(Source data)

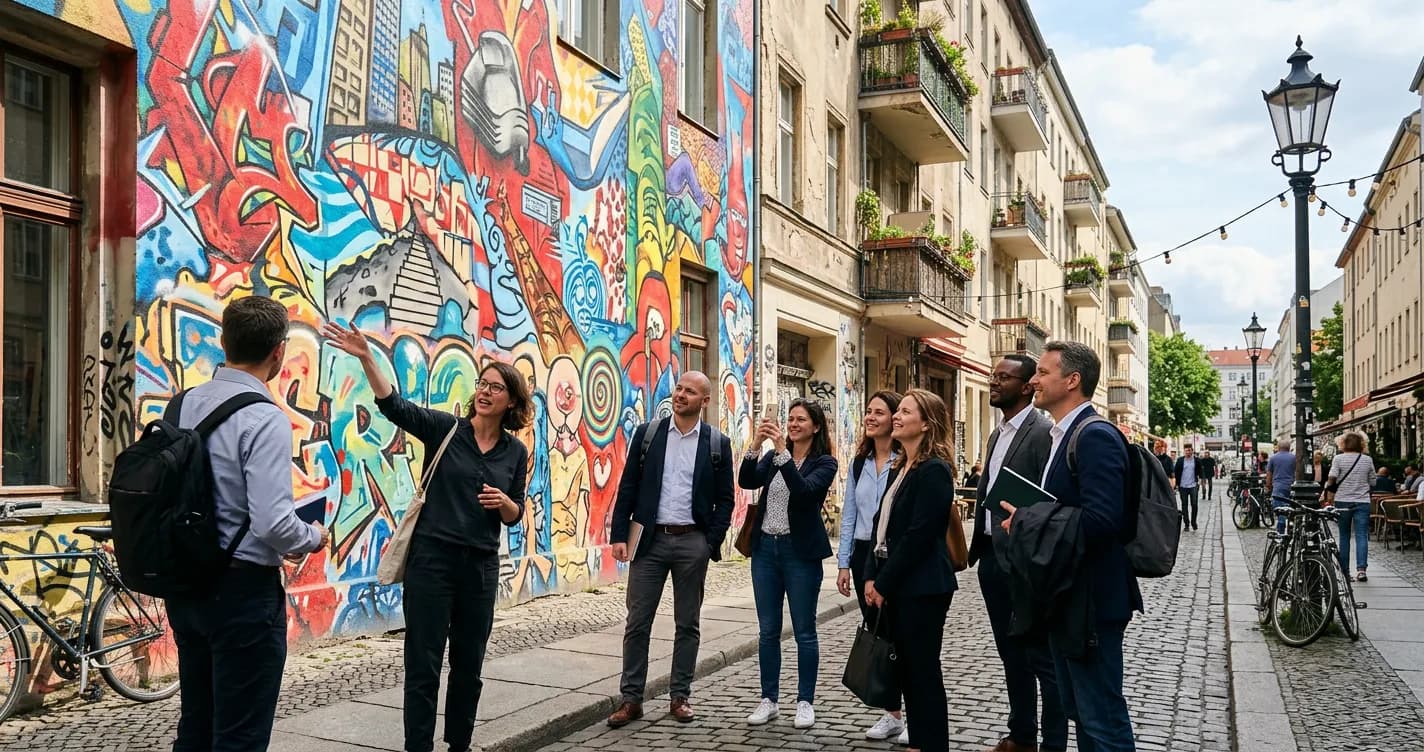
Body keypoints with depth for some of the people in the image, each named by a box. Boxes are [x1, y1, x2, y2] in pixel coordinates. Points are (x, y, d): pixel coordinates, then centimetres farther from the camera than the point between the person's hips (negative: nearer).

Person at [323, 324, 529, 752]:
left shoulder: (515, 452, 5)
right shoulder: (444, 428, -3)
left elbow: (515, 516, 11)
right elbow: (394, 405, -18)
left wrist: (504, 502, -12)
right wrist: (366, 357, -31)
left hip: (481, 565, 3)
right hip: (432, 558, -3)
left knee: (469, 664, 14)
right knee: (424, 664, 2)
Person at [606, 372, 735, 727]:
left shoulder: (718, 443, 2)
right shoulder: (647, 433, 3)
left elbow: (725, 498, 4)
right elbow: (628, 488, 3)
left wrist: (712, 543, -5)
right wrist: (619, 535, -4)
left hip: (692, 542, 0)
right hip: (650, 539, 0)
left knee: (688, 623, 9)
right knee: (638, 622, 3)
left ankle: (680, 696, 21)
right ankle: (632, 698, 12)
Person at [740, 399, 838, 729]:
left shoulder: (825, 462, -4)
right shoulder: (772, 458, 9)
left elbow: (804, 490, -22)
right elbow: (746, 482, -7)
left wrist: (781, 451, -28)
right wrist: (756, 445, -19)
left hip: (801, 551, -4)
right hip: (765, 547, 4)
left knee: (804, 631, 4)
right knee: (768, 630, 10)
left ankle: (805, 702, 15)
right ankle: (769, 699, 20)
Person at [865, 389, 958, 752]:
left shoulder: (934, 470, -15)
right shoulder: (901, 468, 13)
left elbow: (918, 535, -19)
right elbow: (883, 524, 13)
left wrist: (884, 584, -15)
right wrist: (872, 576, 4)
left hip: (921, 587, -9)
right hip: (895, 585, 9)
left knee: (924, 671, 0)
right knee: (906, 667, 14)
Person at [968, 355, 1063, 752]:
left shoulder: (1043, 432, -13)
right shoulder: (997, 434, 15)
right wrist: (977, 547, 16)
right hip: (992, 557, 9)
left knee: (1042, 658, 1)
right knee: (1011, 655, 18)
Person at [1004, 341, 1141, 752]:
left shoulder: (1097, 436, -18)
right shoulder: (1062, 435, 14)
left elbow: (1101, 519, -28)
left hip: (1089, 601, -10)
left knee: (1102, 718, -1)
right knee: (1079, 711, 20)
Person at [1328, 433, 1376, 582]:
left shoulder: (1339, 459, -5)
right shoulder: (1368, 459, 1)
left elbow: (1332, 479, -11)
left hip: (1343, 501, 0)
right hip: (1362, 502, 0)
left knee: (1344, 536, 11)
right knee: (1362, 536, -1)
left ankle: (1344, 569, 16)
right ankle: (1361, 568, -14)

(End Source data)

▸ Work request
Reproduce these rows verbatim, omitting the pictures.

▸ Response box
Body keypoints with depth for some of the people in the image, each named by a box. Boxes are [x1, y1, x2, y2] in pixel coordinates. Points are (x, y, d): pixel coordinates, then centimetres farther from the camera than the point between the person's hips (negative: nearer).

Person at [323, 324, 529, 752]:
left shoulder: (515, 452, 5)
right shoulder: (444, 428, -3)
left elbow: (515, 516, 11)
right elbow: (394, 405, -18)
left wrist: (504, 502, -12)
right wrist: (366, 357, -31)
left hip: (481, 565, 3)
right hip: (432, 558, -3)
left knee: (469, 664, 14)
right knee: (424, 664, 2)
Person at [606, 372, 735, 727]:
left shoulder: (718, 443, 2)
right shoulder: (647, 433, 3)
left elbow: (725, 498, 4)
right elbow: (628, 488, 3)
left wrist: (712, 543, -5)
right wrist: (619, 535, -4)
left hip: (692, 542, 0)
right hip: (650, 539, 0)
left knee: (688, 623, 9)
right knee: (638, 622, 3)
left ankle: (680, 696, 21)
right ankle: (632, 698, 12)
Person at [740, 399, 838, 729]:
left shoulder: (825, 462, -4)
right shoulder: (772, 458, 9)
left elbow: (804, 490, -22)
right elbow: (746, 482, -7)
left wrist: (781, 451, -28)
right wrist: (756, 445, -19)
left hip: (801, 551, -4)
right hip: (765, 547, 4)
left knee: (804, 631, 4)
right knee: (768, 630, 10)
left ankle: (805, 702, 15)
right ankle: (769, 699, 20)
Person at [865, 389, 958, 752]:
left shoulder: (934, 470, -15)
right shoulder: (901, 468, 13)
left elbow: (918, 535, -19)
right elbow: (883, 524, 13)
left wrist: (884, 584, -15)
right wrist: (872, 576, 4)
left hip: (921, 587, -9)
right hip: (895, 585, 9)
left knee: (924, 671, 0)
right knee: (906, 667, 14)
Person at [968, 355, 1063, 752]:
left shoulder: (1043, 432, -13)
right shoulder: (997, 434, 15)
right wrist: (977, 547, 16)
right hip: (992, 557, 9)
left knee: (1042, 658, 1)
right knee: (1011, 655, 18)
Person at [1004, 341, 1141, 752]:
left shoulder: (1097, 436, -18)
right shoulder: (1062, 435, 14)
left elbow: (1101, 519, -28)
left hip: (1089, 601, -10)
left knee: (1102, 718, -1)
right knee: (1079, 711, 20)
Person at [1328, 433, 1376, 582]:
left shoulder: (1339, 459, -5)
right shoulder: (1368, 459, 1)
left elbow: (1332, 479, -11)
left hip: (1343, 501, 0)
right hip: (1362, 502, 0)
left knee: (1344, 536, 11)
right knee: (1362, 536, -1)
left ankle: (1344, 569, 16)
right ankle: (1361, 568, -14)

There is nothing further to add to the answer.